A level 1 inspection should be performed annually. This is the minimum requirement for a homeowner. This inspection will examine the readily accessible areas of your chimney such as the flue, the vents, the soundness of your chimney’s structure, the basic appliance connectors (in the case of gas fireplaces), and your damper. He will also check to see that your chimney is free of obstructions and creosote deposits which are combustible. This applies to wood-burning fireplaces and yellow and blue flame gas fireplaces.

A level 2 inspection is performed when you change anything within your system; fuel type, relining, addition of an appliance of a different rating efficiency. This inspection will also be required if a level 1 inspection suggests there may be a hazard that is hidden and requires special tools to provide access. Seismic events warrant this inspection, which addresses accessible areas of the chimney as well as attics, crawl spaces and basements. It also looks at the clearance of combustible materials.

A level 3 inspection is warranted by a level 2 inspection finding or a chimney fire. Don’t wait until you need one of these.

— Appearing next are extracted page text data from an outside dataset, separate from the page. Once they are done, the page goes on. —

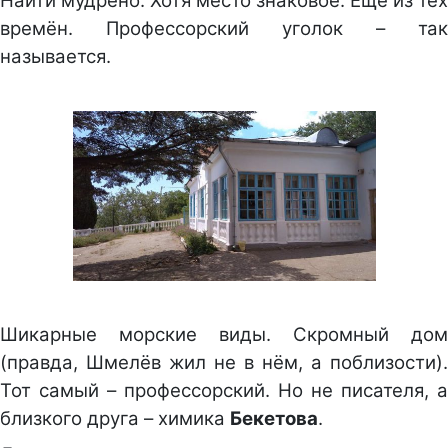
Найти мудрено. Хотя место знаковое. Ещё из тех
времён. Профессорский уголок – так
называется.
Шикарные морские виды. Скромный дом
(правда, Шмелёв жил не в нём, а поблизости).
Тот самый – профессорский. Но не писателя, а
близкого друга – химика
Бекетова
.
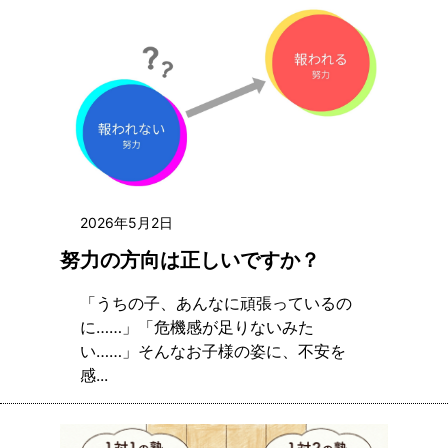
2026年5月2日
努力の方向は正しいですか？
「うちの子、あんなに頑張っているの
に……」「危機感が足りないみた
い……」そんなお子様の姿に、不安を
感...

Post-winter Chimney Maintenance

Posted On: May 16, 2016

Post-winter Chimney Maintenance

Inspection and maintenance of your chimney prior to winter is critical to the upkeep of your chimney as well as the safety over your home throughout the winter and before the snow arrives. With the fireplace in use over the cold months, the interior of your chimney may have build-up of toxic creosote-a result of improper cleaning or negligence. As we head into the Spring and Summer months, we implore you to once again examine the key areas of the chimney. While we recommend the professionals to complete the inspection, an experienced homeowner may be able to handle the following tasks.

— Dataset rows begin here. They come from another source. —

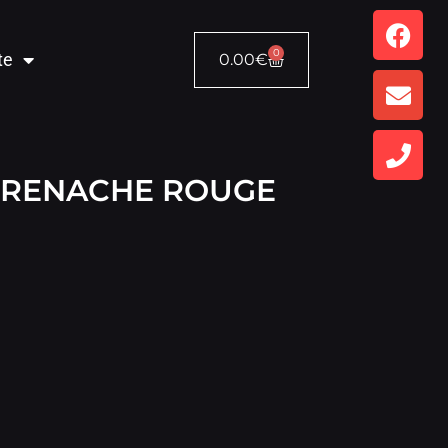
0
te
0.00
€
GRENACHE ROUGE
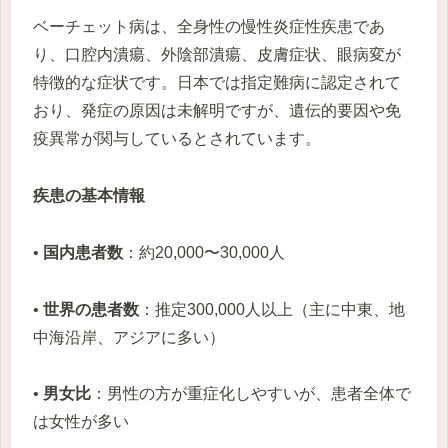
ベーチェット病は、全身性の慢性炎症性疾患であ
り、口腔内潰瘍、外陰部潰瘍、皮膚症状、眼病変が
特徴的な症状です。日本では指定難病に認定されて
おり、発症の原因は未解明ですが、遺伝的要因や免
疫異常が関与しているとされています。
疾患の基本情報
•
国内患者数
：約20,000〜30,000人
•
世界の患者数
：推定300,000人以上（主に中東、地
中海沿岸、アジアに多い）
•
男女比
：男性の方が重症化しやすいが、患者全体で
は女性が多い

The chimney's exterior mainly consists of bricks and mortar. Make sure to adequately look for cracks or any spots where the masonry is missing. If not properly sealed, water could leak into the interior and lead to serious damage. The same goes for the flashing, a sealing component where the roof meets the top of the chimney.


The cap is designed to allow smoke to leave and keep animals out. If there is an opening certain creatures such as raccoons, squirrels and birds will enter and possibly nest. They just know that this is a warm spot to reside. If this is the case, you may need more than a chimney expert. You will require animal control experts.


Since the fireplace has likely been used throughout the winter, perhaps even five times a week, the Spring is really the ideal time to conduct a full sweep and cleaning. As mentioned elsewhere on our site, creosote will build and become toxic. If you don’t want to stick an object in the flue to measures the thickness of creosote, an easier way to judge is by smell. When it gets warmer, a musty, smoky odor will especially be noticeable.

Taking care of all this may seem like a lot of extra work, but it’s worth it for sound piece of mind. Plus your fireplace will be clean and ready for the following winter.